§ Exercise prompt:
Render the lines below as a numbered list, with the blank lines and the pictures left out.
··· Data for this exercise
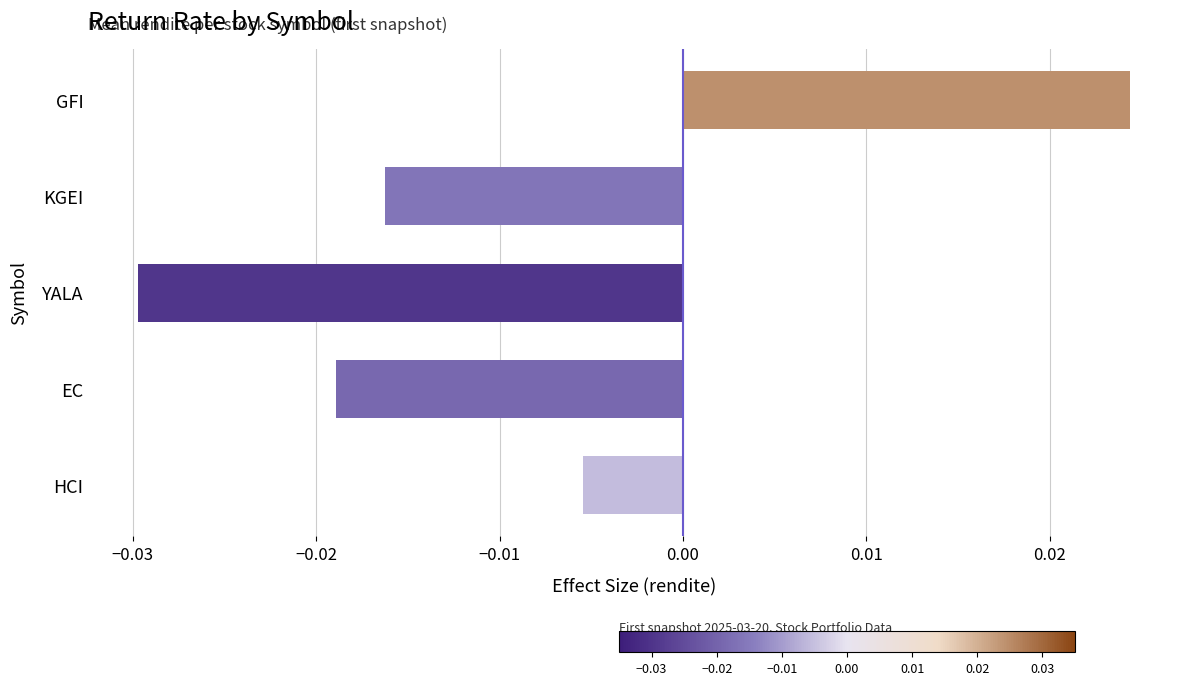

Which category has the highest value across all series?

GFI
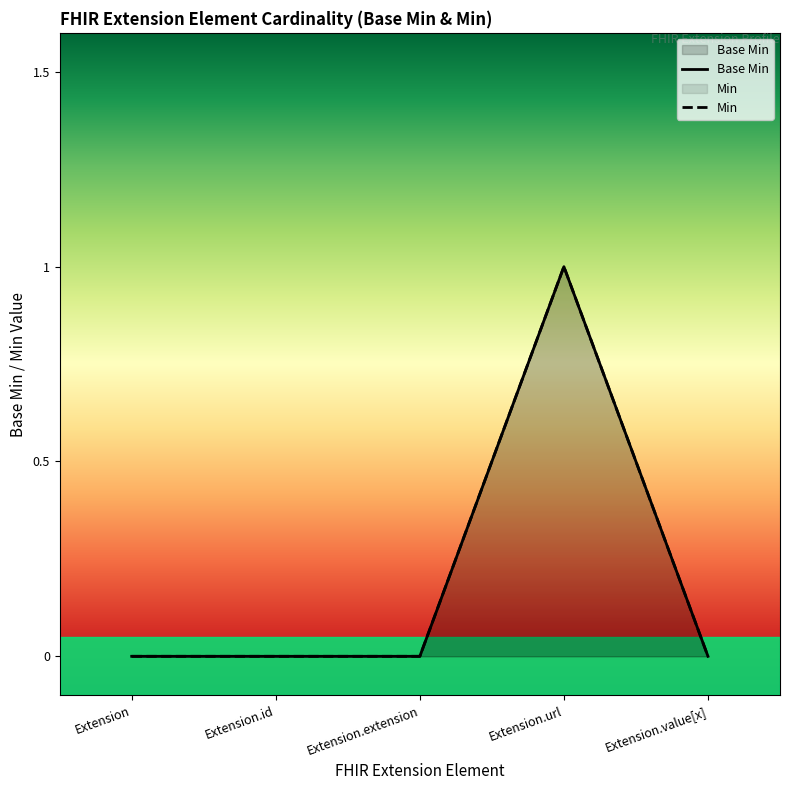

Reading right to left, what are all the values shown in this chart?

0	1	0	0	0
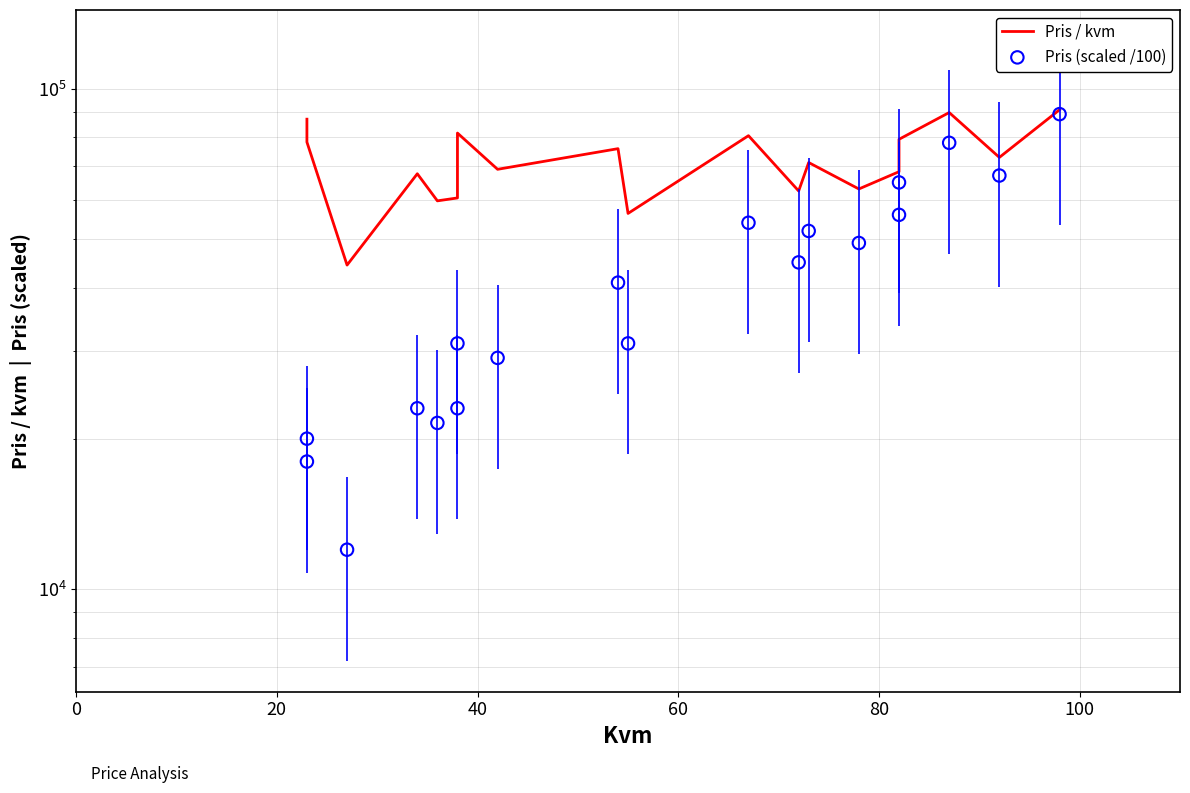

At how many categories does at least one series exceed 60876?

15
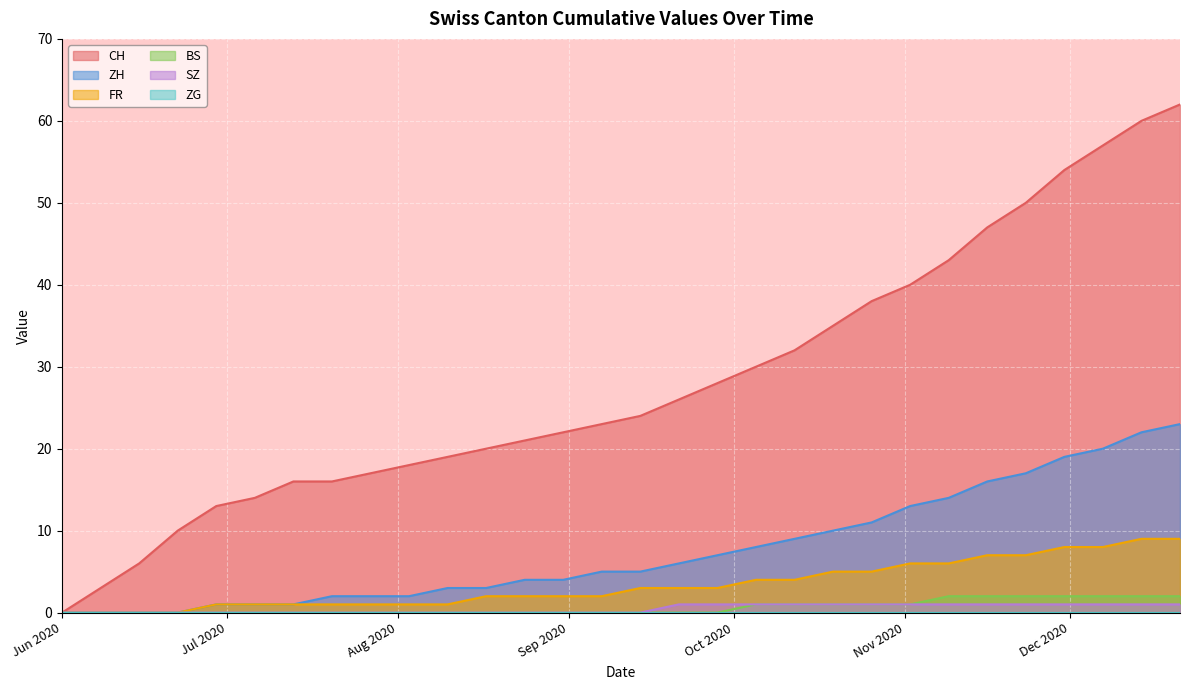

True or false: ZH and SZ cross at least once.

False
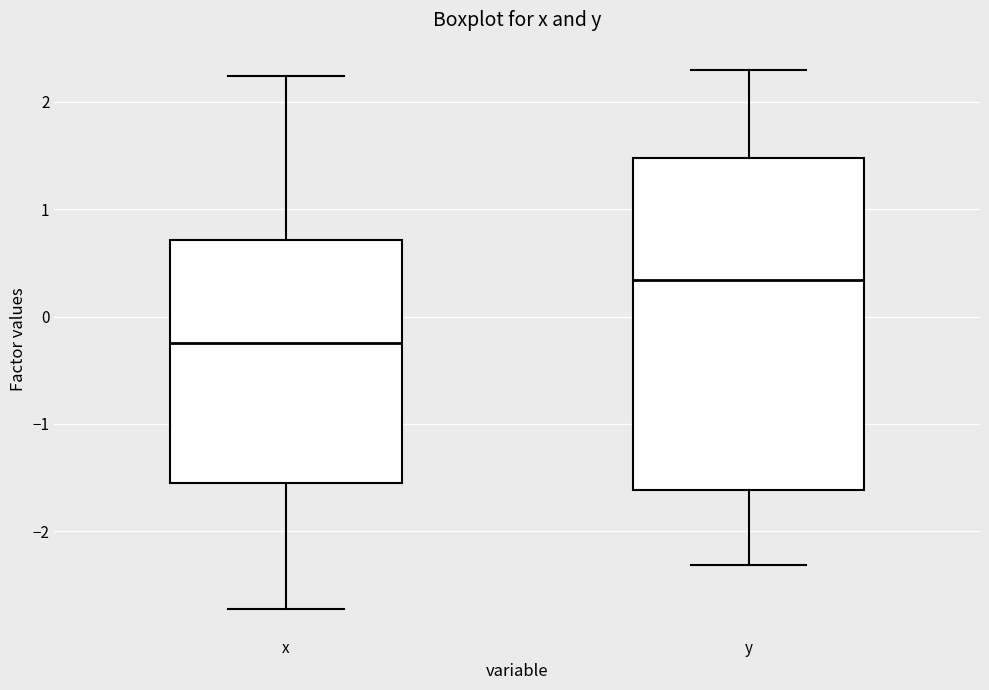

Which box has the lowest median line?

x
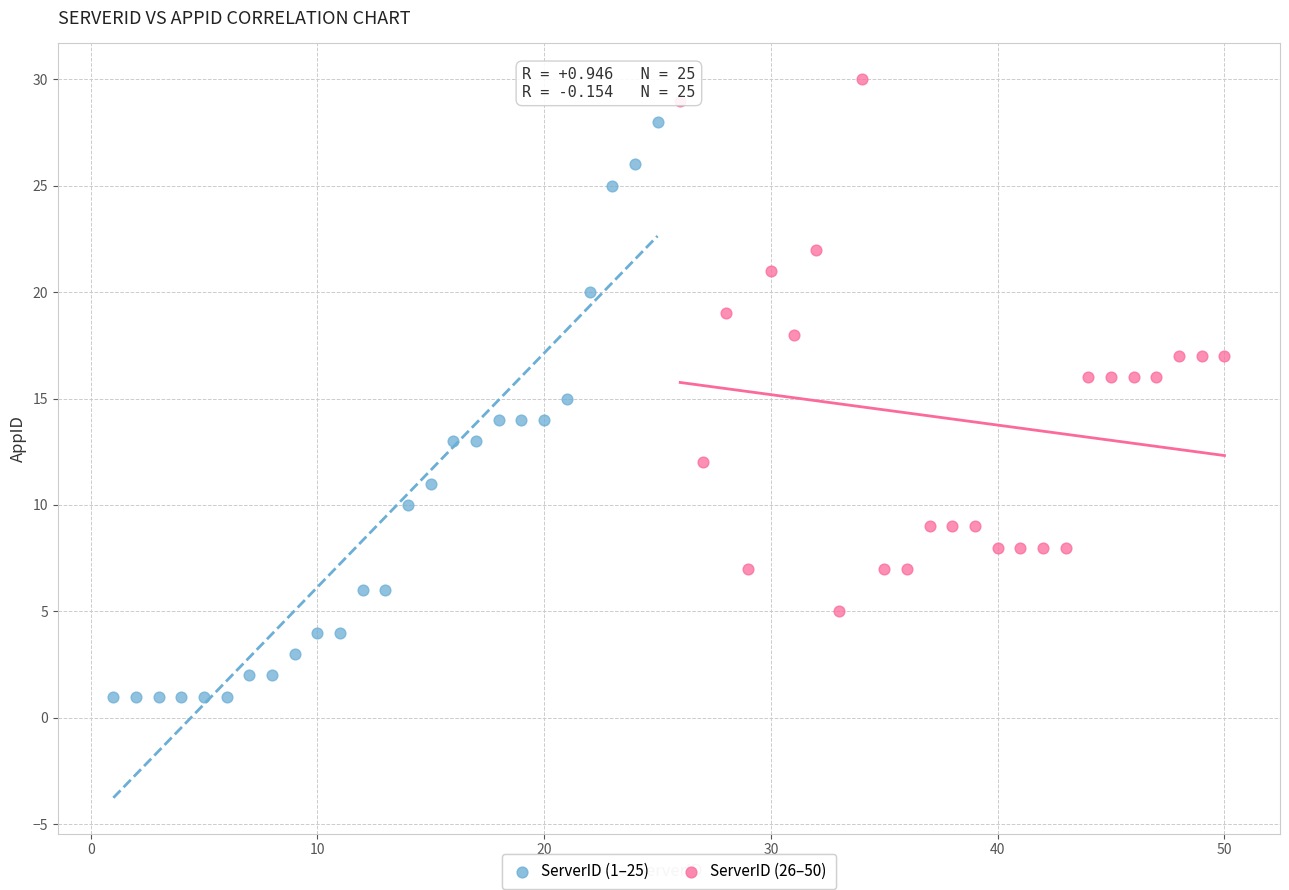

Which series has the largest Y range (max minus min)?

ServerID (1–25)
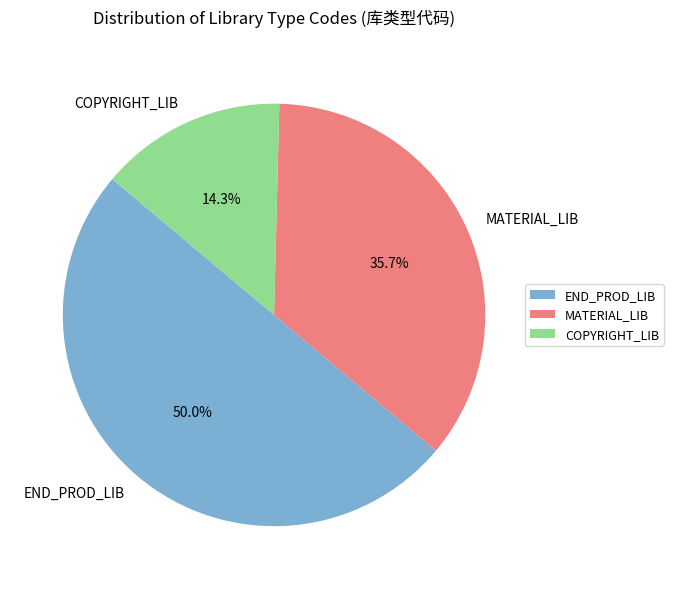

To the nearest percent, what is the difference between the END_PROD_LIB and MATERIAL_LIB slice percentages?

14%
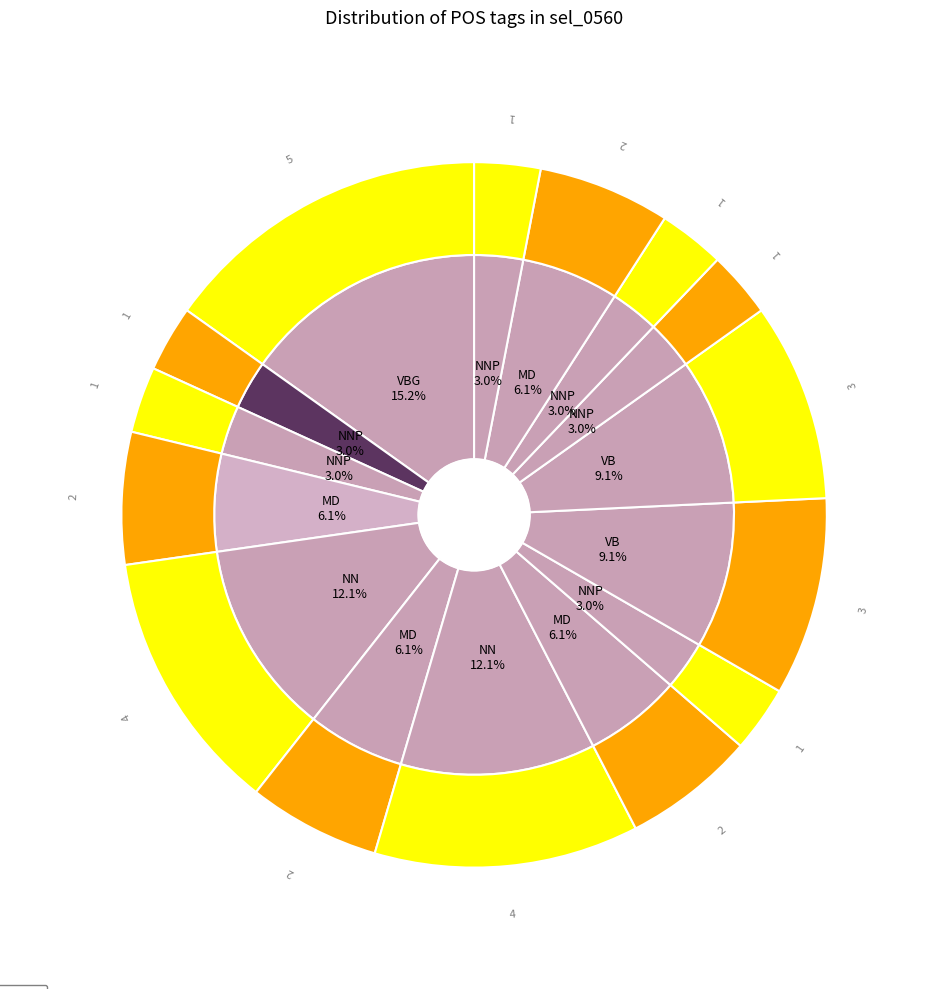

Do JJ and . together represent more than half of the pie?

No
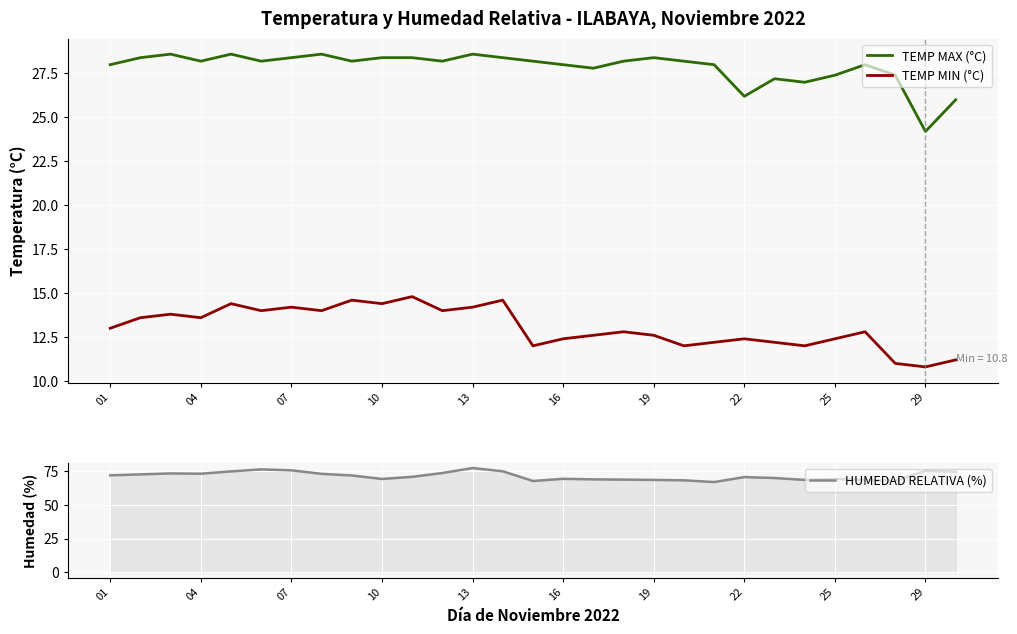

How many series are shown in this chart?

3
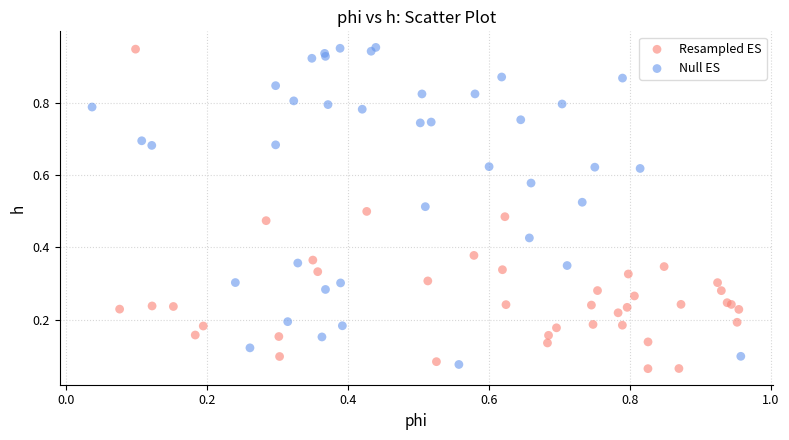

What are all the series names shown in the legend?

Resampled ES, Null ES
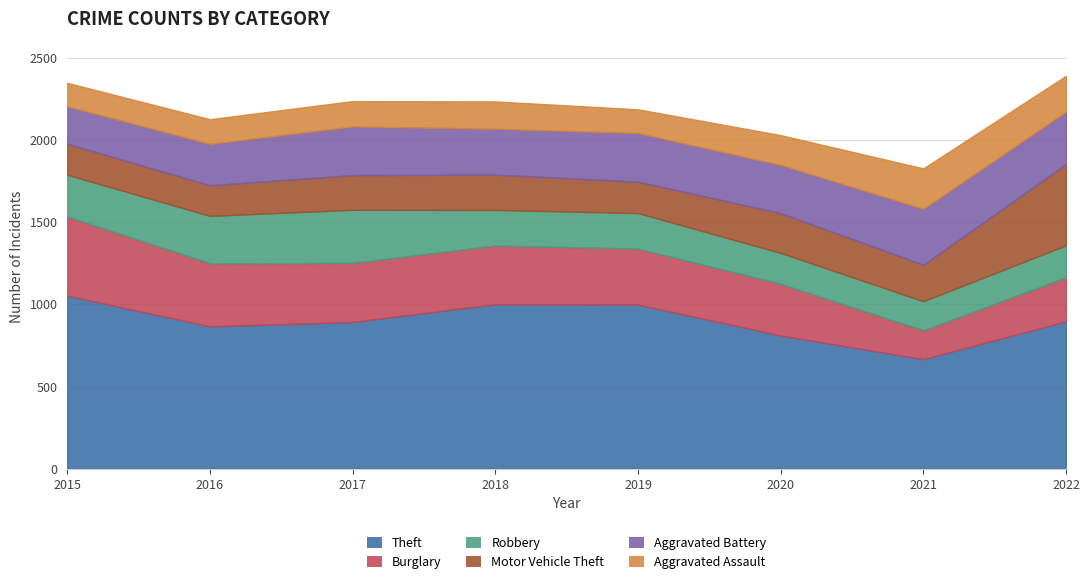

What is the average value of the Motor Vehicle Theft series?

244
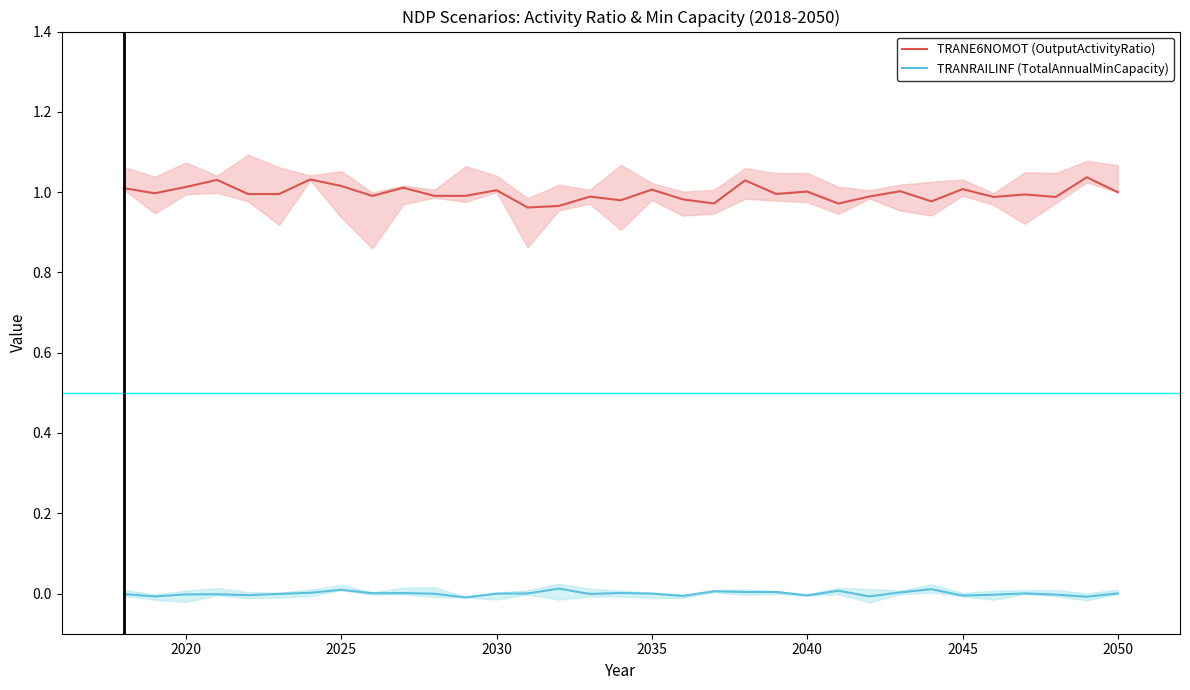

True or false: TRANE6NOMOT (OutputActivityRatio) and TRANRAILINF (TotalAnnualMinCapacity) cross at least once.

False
······
§ Answer area:
1. Which category has the highest value across all series?
2. GFI
3. Reading right to left, what are all the values shown in this chart?
4. 0	1	0	0	0
5. At how many categories does at least one series exceed 60876?
6. 15
7. True or false: ZH and SZ cross at least once.
8. False
9. Which box has the lowest median line?
10. x
11. Which series has the largest Y range (max minus min)?
12. ServerID (1–25)
13. To the nearest percent, what is the difference between the END_PROD_LIB and MATERIAL_LIB slice percentages?
14. 14%
15. Do JJ and . together represent more than half of the pie?
16. No
17. How many series are shown in this chart?
18. 3
19. What are all the series names shown in the legend?
20. Resampled ES, Null ES
21. What is the average value of the Motor Vehicle Theft series?
22. 244
23. True or false: TRANE6NOMOT (OutputActivityRatio) and TRANRAILINF (TotalAnnualMinCapacity) cross at least once.
24. False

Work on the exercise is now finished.